Research Report

Teachers Report Growing Interest, Persistent Skepticism About Games

Technology in the classroom

Technology is expanding into many classrooms, but teacher acceptance of the new tools appears mixed.

New surveys are coming out all the time gauging the views of teachers when it comes to technology and games in the classroom, but finding trends in any individual report can be difficult.

To assess whether there are key findings across these reports, the Joan Ganz Cooney Center conducted a meta-analysis of five recent surveys to gauge what is happening in the nation’s schools.

Briana Pressey conducted the meta-analysis and said the surveys were conducted over the last 18 months and each “presents a unique perspective and teacher population, and the surveys collectively add to a greater conversation about the benefits and challenges of technology as it relates to the education of today’s digitally connected children,” she wrote recently.

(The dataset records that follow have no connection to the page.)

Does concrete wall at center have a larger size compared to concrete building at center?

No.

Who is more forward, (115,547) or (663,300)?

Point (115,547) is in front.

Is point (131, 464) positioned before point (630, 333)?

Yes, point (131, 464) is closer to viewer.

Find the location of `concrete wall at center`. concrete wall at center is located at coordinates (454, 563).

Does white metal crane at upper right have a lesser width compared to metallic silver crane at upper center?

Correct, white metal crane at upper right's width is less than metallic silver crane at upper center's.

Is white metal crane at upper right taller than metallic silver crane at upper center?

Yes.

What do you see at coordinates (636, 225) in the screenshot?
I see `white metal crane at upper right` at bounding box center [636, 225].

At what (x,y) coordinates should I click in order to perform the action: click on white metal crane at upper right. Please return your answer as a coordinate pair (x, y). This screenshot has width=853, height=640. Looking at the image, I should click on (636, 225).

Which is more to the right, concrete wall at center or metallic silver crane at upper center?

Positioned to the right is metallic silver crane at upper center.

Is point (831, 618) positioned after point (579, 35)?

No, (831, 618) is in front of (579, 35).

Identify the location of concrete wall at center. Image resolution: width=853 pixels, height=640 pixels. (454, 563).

And some of the data she highlights is worth a second look.

Key Findings

  • 62% of teachers said it was their own comfort level with technology that was one of the biggest barriers to incorporating games and tech in the classroom.
  • 68% of science, 58% of math, 54% of history/social studies and 53% of English/language arts teachers are “very confident” in their ability to use the latest technology.
  • 74% of teachers reported technology is “an exciting way of communicating with and motivating students.”
  • 68% of teachers said their school or district offered some sort of technology training and 32% had no such training.

Pressey said taken together there were key takeaways for designers hoping to find a market for their games in the classroom.

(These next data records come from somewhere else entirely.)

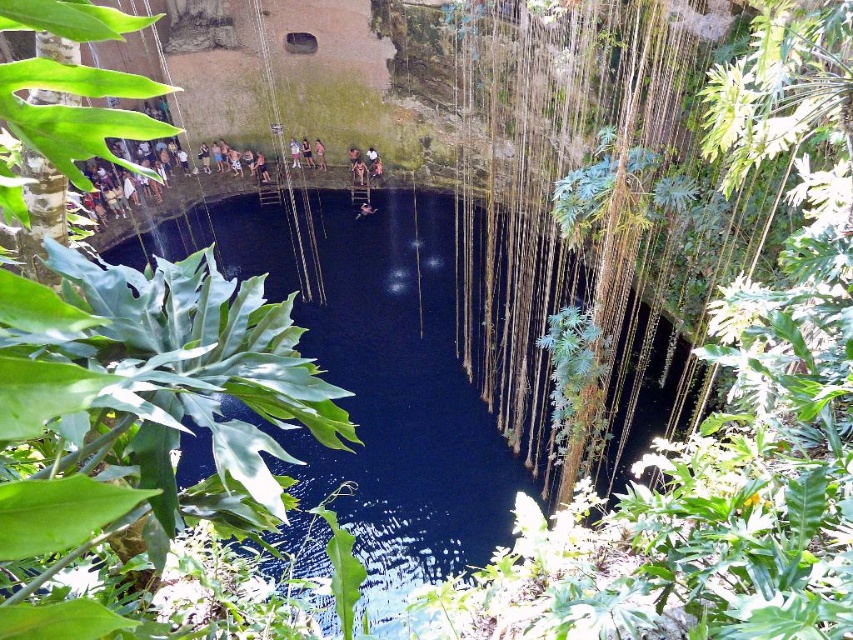
You are a visitor at the cenote and want to know which object is shorter between the light brown wooden pole at center and the pink fabric dress at center. Can you tell me?

The light brown wooden pole at center is not as tall as the pink fabric dress at center, so the wooden pole is shorter.

You are a diver standing at point (320, 141) and want to move to point (296, 144). Which direction should you move in to reach your destination?

You should move forward to reach point (296, 144) because it is behind point (320, 141) from your current position.

You are a visitor at the cenote and want to jump into the transparent water at center. There is a light brown wooden pole at center in your way. Can you safely jump over it?

The transparent water at center is much taller than the light brown wooden pole at center, so yes, you can safely jump over the light brown wooden pole at center into the transparent water at center.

“As much as you are designing to engage the kids, impress the gatekeepers,” she said, pointing out teachers and administrators are the key decision makers who will gauge the effectiveness of a given technology.

She said most educators listed both access to the technology and time as major barriers to implementing games, so she stressed the need for game developers to “present good examples of how the game is used in the classroom or how to best streamline a product into the class” to ensure a better response.

She added that teachers said they feel they are “bombarded by games,” but despite the overall belief in the engaging quality of games, there remains “skepticism about how much games are actually helping.”

But Pressey said throughout the surveys, there is a persistent interest in the possible positive effects gaming can have for students. She pointed to games built specifically for use in school as having a leg up in the minds of most educators.

The other type of game that seems to be attracting interest from educators is a game that connects beyond the classroom using either online and offline technologies. She said many teachers are seeking out games that offer them “different options to bridge the teaching from the classroom to home.”

Editor’s Note: the Joan Ganz Cooney Center also operates this site as a project of the Games and Learning Publishing Council.